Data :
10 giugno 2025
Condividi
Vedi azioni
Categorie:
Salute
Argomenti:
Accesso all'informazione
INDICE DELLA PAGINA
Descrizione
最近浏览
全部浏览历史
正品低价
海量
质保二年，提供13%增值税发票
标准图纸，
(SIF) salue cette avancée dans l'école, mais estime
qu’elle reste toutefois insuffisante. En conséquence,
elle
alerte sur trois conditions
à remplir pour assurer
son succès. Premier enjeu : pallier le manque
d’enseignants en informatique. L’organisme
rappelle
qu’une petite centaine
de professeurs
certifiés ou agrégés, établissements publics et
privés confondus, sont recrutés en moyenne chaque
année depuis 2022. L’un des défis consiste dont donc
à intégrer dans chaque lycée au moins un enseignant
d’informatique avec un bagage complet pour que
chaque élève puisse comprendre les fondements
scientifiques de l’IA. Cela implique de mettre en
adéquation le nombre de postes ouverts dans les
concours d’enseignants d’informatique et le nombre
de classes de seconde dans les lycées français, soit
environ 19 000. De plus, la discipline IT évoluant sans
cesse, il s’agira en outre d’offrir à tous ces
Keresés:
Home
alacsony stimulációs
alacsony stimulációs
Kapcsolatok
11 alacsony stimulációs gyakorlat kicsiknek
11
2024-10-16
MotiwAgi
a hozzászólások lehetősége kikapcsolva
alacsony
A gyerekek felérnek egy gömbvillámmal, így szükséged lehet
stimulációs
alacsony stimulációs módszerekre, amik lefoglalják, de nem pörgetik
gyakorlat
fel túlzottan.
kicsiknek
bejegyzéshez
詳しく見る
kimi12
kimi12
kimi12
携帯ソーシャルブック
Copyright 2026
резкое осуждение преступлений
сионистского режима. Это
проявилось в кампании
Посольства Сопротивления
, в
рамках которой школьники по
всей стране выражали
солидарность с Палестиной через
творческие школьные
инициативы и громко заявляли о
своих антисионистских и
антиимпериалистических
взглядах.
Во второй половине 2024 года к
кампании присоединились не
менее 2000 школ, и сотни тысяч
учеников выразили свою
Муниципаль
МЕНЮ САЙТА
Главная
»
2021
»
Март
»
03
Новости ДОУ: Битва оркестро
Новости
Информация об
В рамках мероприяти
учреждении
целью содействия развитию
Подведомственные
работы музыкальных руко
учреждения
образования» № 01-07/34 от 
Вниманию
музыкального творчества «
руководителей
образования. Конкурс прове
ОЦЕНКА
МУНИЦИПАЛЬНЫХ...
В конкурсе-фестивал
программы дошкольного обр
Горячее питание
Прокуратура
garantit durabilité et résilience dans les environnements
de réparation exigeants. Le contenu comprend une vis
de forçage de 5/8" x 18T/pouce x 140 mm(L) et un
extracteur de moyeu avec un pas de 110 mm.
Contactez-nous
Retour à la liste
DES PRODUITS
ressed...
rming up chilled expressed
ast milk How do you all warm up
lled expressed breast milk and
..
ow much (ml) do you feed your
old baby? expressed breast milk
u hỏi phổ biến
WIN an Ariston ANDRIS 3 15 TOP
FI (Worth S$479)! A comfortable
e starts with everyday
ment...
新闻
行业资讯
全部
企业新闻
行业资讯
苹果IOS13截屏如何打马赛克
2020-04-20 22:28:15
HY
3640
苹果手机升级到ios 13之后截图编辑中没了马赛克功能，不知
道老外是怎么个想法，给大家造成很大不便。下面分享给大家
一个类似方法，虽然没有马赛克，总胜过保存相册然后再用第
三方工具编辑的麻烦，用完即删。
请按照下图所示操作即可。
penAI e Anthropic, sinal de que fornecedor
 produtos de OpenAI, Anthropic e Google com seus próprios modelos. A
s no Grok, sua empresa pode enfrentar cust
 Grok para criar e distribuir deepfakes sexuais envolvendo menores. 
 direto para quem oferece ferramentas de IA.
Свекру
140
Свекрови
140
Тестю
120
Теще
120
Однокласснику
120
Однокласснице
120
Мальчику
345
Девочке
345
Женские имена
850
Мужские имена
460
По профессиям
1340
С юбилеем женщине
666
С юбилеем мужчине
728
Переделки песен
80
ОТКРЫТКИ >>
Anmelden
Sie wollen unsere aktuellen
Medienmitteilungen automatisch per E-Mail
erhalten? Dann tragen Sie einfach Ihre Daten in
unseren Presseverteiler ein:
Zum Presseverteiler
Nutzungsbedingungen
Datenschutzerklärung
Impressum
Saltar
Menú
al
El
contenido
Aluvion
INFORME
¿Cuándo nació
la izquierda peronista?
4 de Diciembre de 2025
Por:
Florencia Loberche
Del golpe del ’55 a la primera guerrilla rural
**********
In the listing above, from its first line up to and including the line with "adéquation le nombre", change "succès" to "réussite" and leave all else as it is. Give only those lines.

* _Exercise output_
Data :
10 giugno 2025
Condividi
Vedi azioni
Categorie:
Salute
Argomenti:
Accesso all'informazione
INDICE DELLA PAGINA
Descrizione
最近浏览
全部浏览历史
正品低价
海量
质保二年，提供13%增值税发票
标准图纸，
(SIF) salue cette avancée dans l'école, mais estime
qu’elle reste toutefois insuffisante. En conséquence,
elle
alerte sur trois conditions
à remplir pour assurer
son réussite. Premier enjeu : pallier le manque
d’enseignants en informatique. L’organisme
rappelle
qu’une petite centaine
de professeurs
certifiés ou agrégés, établissements publics et
privés confondus, sont recrutés en moyenne chaque
année depuis 2022. L’un des défis consiste dont donc
à intégrer dans chaque lycée au moins un enseignant
d’informatique avec un bagage complet pour que
chaque élève puisse comprendre les fondements
scientifiques de l’IA. Cela implique de mettre en
adéquation le nombre de postes ouverts dans les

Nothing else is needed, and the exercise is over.